Following a bench trial, a judge of the Superior Court of DeKalb County entered judgment in favor of plaintiffs Keith Burley and 4K Appraisal Services, Inc., on claims against Todd Terry for Terry's fraudulently converting to his own use residential property owned by Burley. Terry appeals, contending that the trial court erred in admitting or excluding certain evidence and in allowing Terry to proceed to trial pro se after his counsel withdrew. As Terry has failed to carry his burden of showing error on appeal, we affirm.

1. Terry contends that the court erred in admitting allegedly improper and prejudicial character evidence during the bench trial. Terry, however, did not have the trial transcribed; thus, there is no transcript for this Court to review for error. Consideration of evidentiary issues necessarily requires a review of the proceedings below. Terry bears the burden of showing harmful error on appeal, and he must show this by the record, not merely by assertions appearing in his briefs or enumeration of errors. Cody v. Wanton, 265 Ga.App. 174, 593 S.E.2d 371 (2004).

Therefore, in the absence of a transcript, we must assume the trial court's findings were supported by the evidence and the trial court's actions during the trial were appropriate. Further, a presumption of regularity of all proceedings in a court of competent jurisdiction exists, and as the record provides no support for [Terry's] claim of error, we must affirm the trial court's ruling on [these issues].

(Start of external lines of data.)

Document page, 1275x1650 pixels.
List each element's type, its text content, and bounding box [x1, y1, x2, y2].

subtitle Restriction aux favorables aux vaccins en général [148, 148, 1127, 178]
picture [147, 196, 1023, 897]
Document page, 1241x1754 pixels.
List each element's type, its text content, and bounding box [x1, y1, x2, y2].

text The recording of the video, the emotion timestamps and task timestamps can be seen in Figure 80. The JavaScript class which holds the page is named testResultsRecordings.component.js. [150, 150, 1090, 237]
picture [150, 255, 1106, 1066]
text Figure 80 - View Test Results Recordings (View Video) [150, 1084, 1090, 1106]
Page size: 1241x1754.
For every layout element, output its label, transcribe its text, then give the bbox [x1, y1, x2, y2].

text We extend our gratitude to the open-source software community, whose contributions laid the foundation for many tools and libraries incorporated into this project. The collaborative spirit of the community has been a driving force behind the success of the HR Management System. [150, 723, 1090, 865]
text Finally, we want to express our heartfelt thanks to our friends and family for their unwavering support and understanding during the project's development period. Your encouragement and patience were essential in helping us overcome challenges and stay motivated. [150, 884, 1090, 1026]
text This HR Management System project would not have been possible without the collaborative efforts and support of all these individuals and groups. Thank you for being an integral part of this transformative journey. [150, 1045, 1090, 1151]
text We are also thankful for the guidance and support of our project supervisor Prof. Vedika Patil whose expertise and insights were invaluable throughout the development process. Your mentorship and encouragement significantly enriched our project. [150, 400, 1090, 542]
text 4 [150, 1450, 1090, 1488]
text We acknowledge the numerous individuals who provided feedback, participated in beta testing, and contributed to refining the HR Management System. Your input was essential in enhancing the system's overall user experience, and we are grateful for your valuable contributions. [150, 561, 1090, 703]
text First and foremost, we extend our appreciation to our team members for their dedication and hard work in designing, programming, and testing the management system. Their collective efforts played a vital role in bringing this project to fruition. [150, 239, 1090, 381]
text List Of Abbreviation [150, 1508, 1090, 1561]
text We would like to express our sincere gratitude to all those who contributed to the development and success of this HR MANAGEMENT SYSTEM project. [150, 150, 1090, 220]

(Citations omitted.) Id. at 174-175, 593 S.E.2d 371.

2. Terry contends that "evidence was not presented during the trial that weighs against the verdict and judgment." He urges this Court to consider an affidavit that he filed with the trial court after his trial but which is not a part of the appellate record. He contends this affidavit would show that Burley had "full knowledge of the activity he claims [was] illegally committed[.]" Again, in the absence of a transcript demonstrating that the trial court erred in excluding this evidence, we must assume the court's actions were appropriate. Id.

3. Terry contends that the trial court erred in allowing his counsel to withdraw before trial and in allowing him to proceed pro se. The record shows that, on March 10, 2010, Terry's counsel notified him by certified mail of his intent to withdraw as counsel unless Terry paid the outstanding balance due to counsel. Then, on January 31, 2011, Terry's counsel filed a motion to withdraw; the attached certificate of service shows that counsel sent Terry a copy of the motion. The trial court entered an order permitting Terry's counsel to withdraw on February 11, 2011. Terry's trial occurred on March 3, 2011. There is no other evidence in the record concerning this issue.

[I]n order for a defendant to obtain a new trial because of ... the absence of his counsel at the trial, it must be shown that the party was without fault, and that he had a good defense to the action.... Where parties have a case in court, it is their duty to attend and look after their interests.

(Citations and punctuation omitted.) Dunn v. Duke, 216 Ga.App. 829, 831-832(1), 456 S.E.2d 65 (1995). Given that Terry has not shown he was without fault or that he had a good defense, he has not carried his burden of showing error on appeal by demonstrating that he is entitled to a new trial on this basis. Consequently, we find no error.

Judgment affirmed.

MILLER, P.J., and DOYLE, J., concur.